One of the more controversial moments in the film is when Perry suddenly takes umbrage at a racially stereotyopical sexual remark his white boyfriend (Alex Burns) makes about him.
“That was really interesting because audiences at screenings read that scene differently depending on where they’re coming from,” Evans said. “Some people didn’t understand why Perry was so offended and others completely understood, saying, ‘I was right out of that room with him, immediately!’ We made choices in the editing room. We could have had him say something much more offensive and made it more clear that he was in the wrong but I wasn’t interested in demonizing all the white characters.
“I was interested in that kind of complexity.

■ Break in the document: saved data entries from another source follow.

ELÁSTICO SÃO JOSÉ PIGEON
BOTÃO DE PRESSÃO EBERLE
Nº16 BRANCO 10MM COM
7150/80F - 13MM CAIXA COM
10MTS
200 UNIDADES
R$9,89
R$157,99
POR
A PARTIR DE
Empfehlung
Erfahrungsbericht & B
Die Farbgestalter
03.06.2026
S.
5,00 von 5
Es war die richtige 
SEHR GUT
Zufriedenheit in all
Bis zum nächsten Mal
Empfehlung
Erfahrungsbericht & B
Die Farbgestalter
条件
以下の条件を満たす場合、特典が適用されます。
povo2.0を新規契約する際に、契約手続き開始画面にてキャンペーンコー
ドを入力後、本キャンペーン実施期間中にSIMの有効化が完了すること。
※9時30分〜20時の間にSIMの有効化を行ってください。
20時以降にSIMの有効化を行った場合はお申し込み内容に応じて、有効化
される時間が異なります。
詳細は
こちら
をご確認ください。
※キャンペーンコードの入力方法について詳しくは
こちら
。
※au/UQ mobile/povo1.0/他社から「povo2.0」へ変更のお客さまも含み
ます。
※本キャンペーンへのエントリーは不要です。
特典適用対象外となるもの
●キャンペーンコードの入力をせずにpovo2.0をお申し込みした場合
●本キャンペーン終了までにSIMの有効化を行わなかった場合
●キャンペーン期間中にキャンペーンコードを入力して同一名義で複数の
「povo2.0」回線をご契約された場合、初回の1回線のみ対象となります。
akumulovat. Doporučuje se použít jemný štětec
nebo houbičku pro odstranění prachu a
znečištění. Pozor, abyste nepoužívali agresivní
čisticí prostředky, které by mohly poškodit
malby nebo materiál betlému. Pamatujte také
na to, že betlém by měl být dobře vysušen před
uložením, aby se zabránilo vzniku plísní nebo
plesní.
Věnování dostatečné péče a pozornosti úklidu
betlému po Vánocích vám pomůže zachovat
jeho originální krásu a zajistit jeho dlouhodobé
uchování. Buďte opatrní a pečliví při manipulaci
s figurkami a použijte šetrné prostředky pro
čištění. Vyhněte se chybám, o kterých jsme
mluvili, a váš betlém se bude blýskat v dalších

It’s one of the themes that stays with people, grappling with it, and I’ve had people e-mail me about it weeks later. I was really interested in these people from completely disparate worlds trying to open up to each other and connect, that thirst for common ground and trust.”

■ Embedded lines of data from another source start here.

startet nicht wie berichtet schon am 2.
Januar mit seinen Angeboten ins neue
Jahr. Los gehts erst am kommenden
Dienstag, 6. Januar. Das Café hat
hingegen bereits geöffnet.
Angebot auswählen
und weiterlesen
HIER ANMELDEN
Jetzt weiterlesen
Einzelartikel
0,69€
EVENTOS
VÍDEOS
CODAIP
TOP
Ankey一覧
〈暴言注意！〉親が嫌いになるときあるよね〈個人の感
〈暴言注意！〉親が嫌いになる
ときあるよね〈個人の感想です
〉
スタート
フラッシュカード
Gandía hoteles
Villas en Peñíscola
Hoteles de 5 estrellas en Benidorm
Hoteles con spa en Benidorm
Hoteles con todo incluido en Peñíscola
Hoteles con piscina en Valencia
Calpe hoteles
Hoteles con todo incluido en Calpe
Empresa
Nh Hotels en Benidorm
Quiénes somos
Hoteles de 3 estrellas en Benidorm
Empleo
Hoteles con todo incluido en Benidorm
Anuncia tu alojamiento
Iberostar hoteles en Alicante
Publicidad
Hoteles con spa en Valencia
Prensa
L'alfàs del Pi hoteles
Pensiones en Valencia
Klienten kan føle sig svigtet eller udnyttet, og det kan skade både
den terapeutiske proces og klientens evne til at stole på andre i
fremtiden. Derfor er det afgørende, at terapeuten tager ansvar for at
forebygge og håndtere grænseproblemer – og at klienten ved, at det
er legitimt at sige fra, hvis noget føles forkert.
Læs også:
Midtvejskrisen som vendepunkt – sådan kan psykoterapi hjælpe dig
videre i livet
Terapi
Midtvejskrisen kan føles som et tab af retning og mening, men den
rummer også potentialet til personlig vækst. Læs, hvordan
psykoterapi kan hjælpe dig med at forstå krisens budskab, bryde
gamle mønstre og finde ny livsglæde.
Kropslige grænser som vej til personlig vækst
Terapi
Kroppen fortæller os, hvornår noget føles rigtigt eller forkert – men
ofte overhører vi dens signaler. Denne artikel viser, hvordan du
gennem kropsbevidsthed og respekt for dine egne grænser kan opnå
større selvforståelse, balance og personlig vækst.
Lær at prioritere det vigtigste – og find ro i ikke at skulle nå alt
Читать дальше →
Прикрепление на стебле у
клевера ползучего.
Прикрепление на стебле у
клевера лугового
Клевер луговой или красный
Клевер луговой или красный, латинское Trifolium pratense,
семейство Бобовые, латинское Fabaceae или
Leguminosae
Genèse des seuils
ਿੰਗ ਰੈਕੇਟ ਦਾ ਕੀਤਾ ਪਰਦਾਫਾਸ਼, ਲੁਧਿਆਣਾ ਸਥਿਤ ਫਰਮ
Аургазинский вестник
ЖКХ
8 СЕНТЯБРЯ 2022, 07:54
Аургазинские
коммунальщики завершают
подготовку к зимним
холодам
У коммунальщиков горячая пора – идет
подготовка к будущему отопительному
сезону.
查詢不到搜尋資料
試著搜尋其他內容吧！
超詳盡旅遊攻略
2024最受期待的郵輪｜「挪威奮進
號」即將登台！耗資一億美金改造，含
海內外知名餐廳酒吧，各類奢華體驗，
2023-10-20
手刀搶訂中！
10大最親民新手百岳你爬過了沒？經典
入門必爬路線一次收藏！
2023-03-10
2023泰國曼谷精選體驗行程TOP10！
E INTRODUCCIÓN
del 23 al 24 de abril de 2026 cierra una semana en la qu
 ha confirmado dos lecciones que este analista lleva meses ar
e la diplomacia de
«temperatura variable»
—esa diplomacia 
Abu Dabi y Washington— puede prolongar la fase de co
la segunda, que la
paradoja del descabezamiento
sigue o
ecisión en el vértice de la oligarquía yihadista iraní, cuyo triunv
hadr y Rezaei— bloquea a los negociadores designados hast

Originally from Queens, Evans attended film school on the West Coast at Cal Arts and began doing documentaries. “Unveiling,” his thesis film, dealt with gay and lesbian strippers in the black and Latino community, “focusing on three characters, one of whom, a black woman, performs for predominantly female audiences and is a single mother and Jody Whatley’s sister, filled with all sorts of drama. His 1999 “Two Encounters” examined race in the gay community.
“I had a gay white and a gay black man wired with hidden cameras, going to predominantly white and black bars, and tried to capture what it’s like to be ‘the other’ in those kinds of environments,” he said. “A lot of stuff came through just through gestures and glances. In the black bar, a white guy came up and said, ‘So, you like chocolate?’ which leads to this whole argument about fetishization. Then my friend, Steven was the one black person in G Bar, and has someone coming up and asking if he’s black and then talking to him about his experiences with black men and finding out that they’re usually either hyper-effeminate or think they’re God’s gift to the world.”
Evans is currently unattached and laughingly said, “I’m available. Tell your readers. Actually, this film has been so all-encompassing I haven’t had time for a relationship and don’t know where that would fit in. But I’m open and looking!” Making “Brother to Brother” took six years and was a hard sell for its very uniqueness. Two recent black efforts, “Ski Trip” and “Noah’s Arc,” represent the direct opposite side of the cinematic scale, with their plethora of sometimes amusing but decidedly stereotypical bitchy queens, macho trade and––in both cases––central protagonists who are questioning their identities in an indeterminate and ultimately bland manner.
“I think that’s a very specific and different agenda,” Evans said. “A lot of filmmakers see these white gay fluffy romantic comedies and really want to make films like them, but they just want to have black people in them. That’s a very specific interest that is not mine, but I think there’s room and applaud them for that.”
Evans offered an overview of the vision he would like to achieve.
“I definitely want to do something totally different, dramatic and grappling with history,” he explained. “I really had to fight because a lot of people have very myopic ideas of what film can be. So if you have a parallel structure that is moving back and forth between past and present, that’s constantly questioned. Or a fictionalized encounter between James Baldwin and Eldridge Cleaver has people concerned that the audience is going to be confused. My whole thing is, let people think for a second, don’t spoon-feed them. I think that kind of thought pattern is why films are so predictable; you know in the first five minutes exactly where they’re going.”
Evans hopes to do something different: “I think most filmmakers make the kind of film they hunger to see: a black gay character that’s not a drag queen-comic relief-high snap diva but actually is complex and layered.”